Mu is written in Go and uses Glide for dependency management. They must be installed:

Go
Glide

If you wish to use the optional lint make target, you'll also need to install Golint:

go get -u github.com/golang/lint/golint

Building and Testing

To build Mu, first clone it into a standard Go workspace:

$ mkdir -p $GOPATH/src/github.com/marapongo
$ git clone git@github.com:marapongo/mu $GOPATH/src/github.com/marapongo/mu

A good default value for GOPATH is ~/go.

Mu needs to know where to look for its runtime, library, etc. By default, it will look in /usr/local/mu, however you can override this with the MUPATH variable. Normally it's easiest just to create a symlink:

$ ln -s $GOPATH/src/github.com/marapongo/mu /usr/local/mu

There is one additional build-time dependency, golint, which can be installed using:

$ go get -u github.com/golang/lint/golint

And placed on your path by:

$ export PATH=$PATH:$GOPATH/bin

At this point you should be able to build and run tests from the root directory:

$ cd $GOPATH/src/github.com/marapongo/mu
$ glide update
$ make

This installs the mu binary into $GOPATH/bin, which may now be run provided make exited successfully.

Compilers

The Mu compilers are built and tested independently from the Mu tool and runtime written in Go. Please see the respective pages for details on this process for each compiler:

MuJS

Debugging

The Mu tools have extensive logging built in. In fact, we encourage liberal logging in new code, and addding new logging when debugging problems. This helps to ensure future debugging endeavors benefit from your sleuthing.

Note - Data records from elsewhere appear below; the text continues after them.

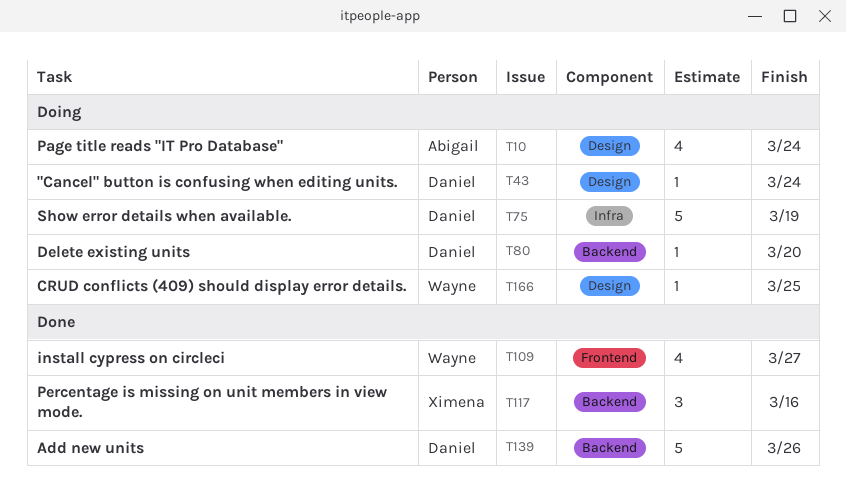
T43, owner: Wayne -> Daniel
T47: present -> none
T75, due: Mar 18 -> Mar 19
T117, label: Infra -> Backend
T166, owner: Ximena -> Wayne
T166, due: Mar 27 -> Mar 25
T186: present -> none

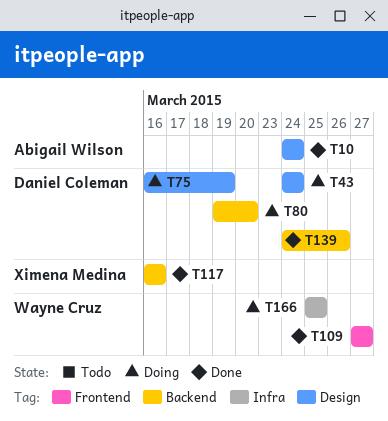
T10, status: Doing -> Done
T75, label: Infra -> Design
T166, label: Design -> Infra

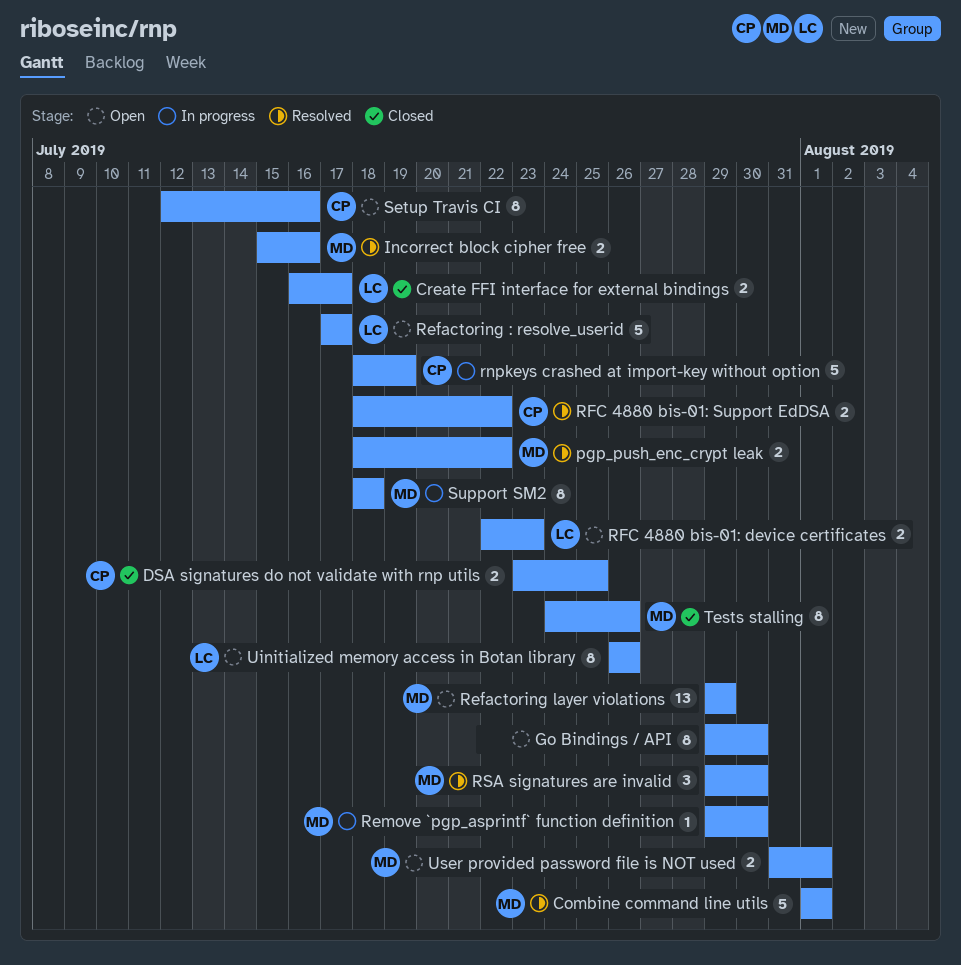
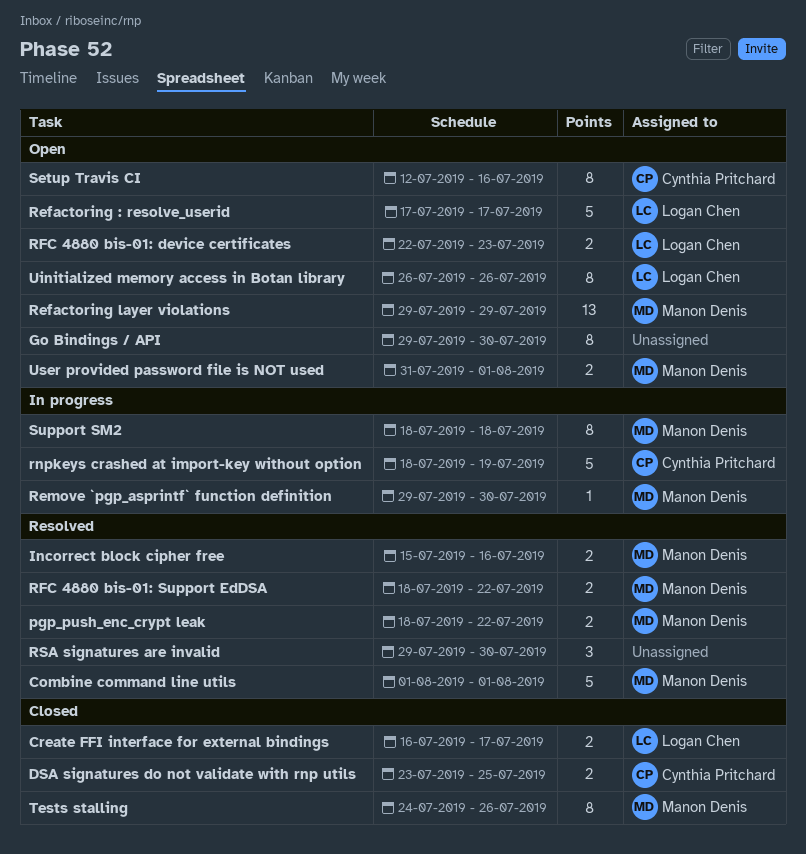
RFC 4880 bis-01: Support EdDSA, owner: Cynthia Pritchard -> Manon Denis
RSA signatures are invalid, owner: Manon Denis -> none

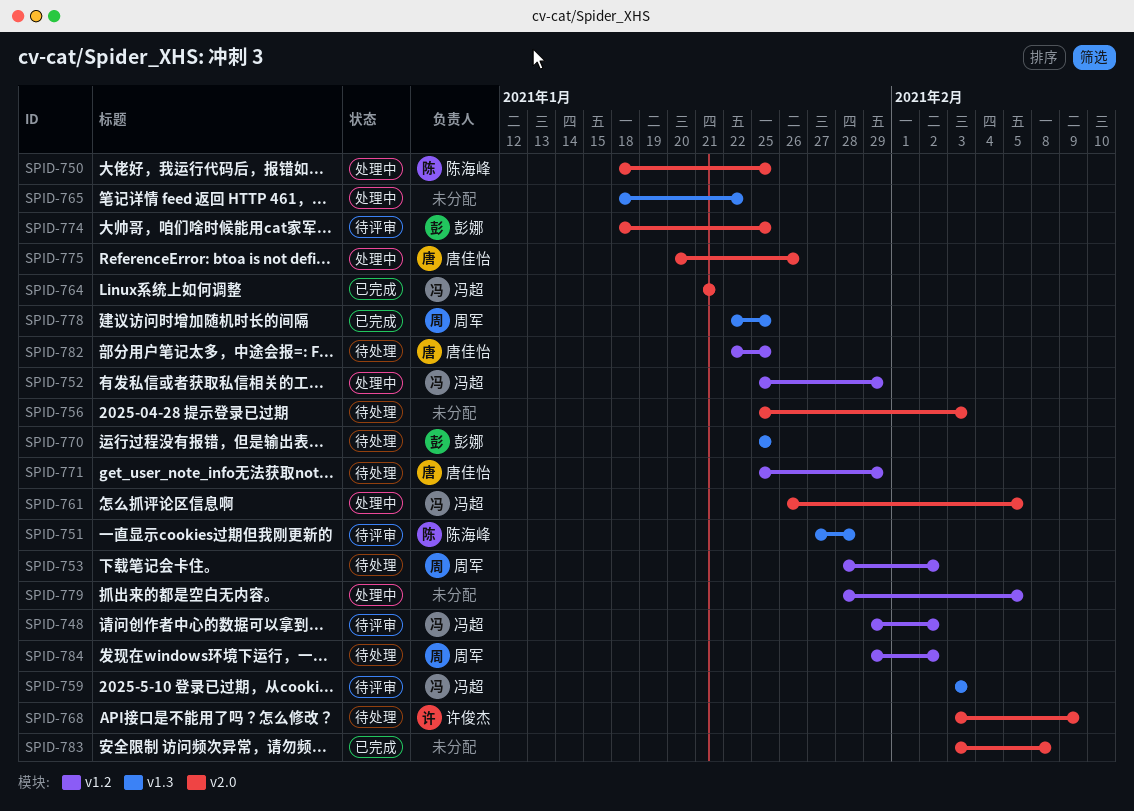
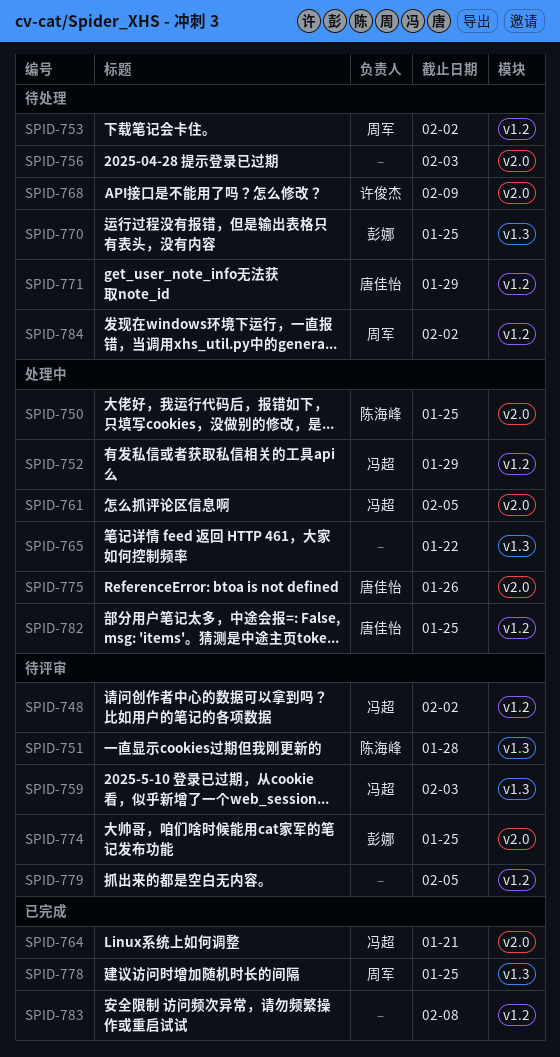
SPID-779, status: 处理中 -> 待评审
SPID-782, status: 待处理 -> 处理中
SPID-783, label: v2.0 -> v1.2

All logging is done using Google's Glog library. It is relatively barebones, and adds basic leveled logging, stack dumping, and other capabilities beyond what Go's built-in logging routines offer.

The Mu command line has two flags that control this logging and that can come in handy when debugging problems. The --logtostderr flag spews directly to stderr, rather than the default of logging to files in your temp directory. And the --verbose=n flag (-v=n for short) sets the logging level to n. Anything greater than 3 is reserved for debug-level logging, greater than 5 is going to be quite verbose, and anything beyond 7 is extremely noisy.

For example, the command

$ mu compile blueprint.yaml --logtostderr -v=5

is a pretty standard starting point during debugging that will show a fairly comprehensive trace log of a compilation.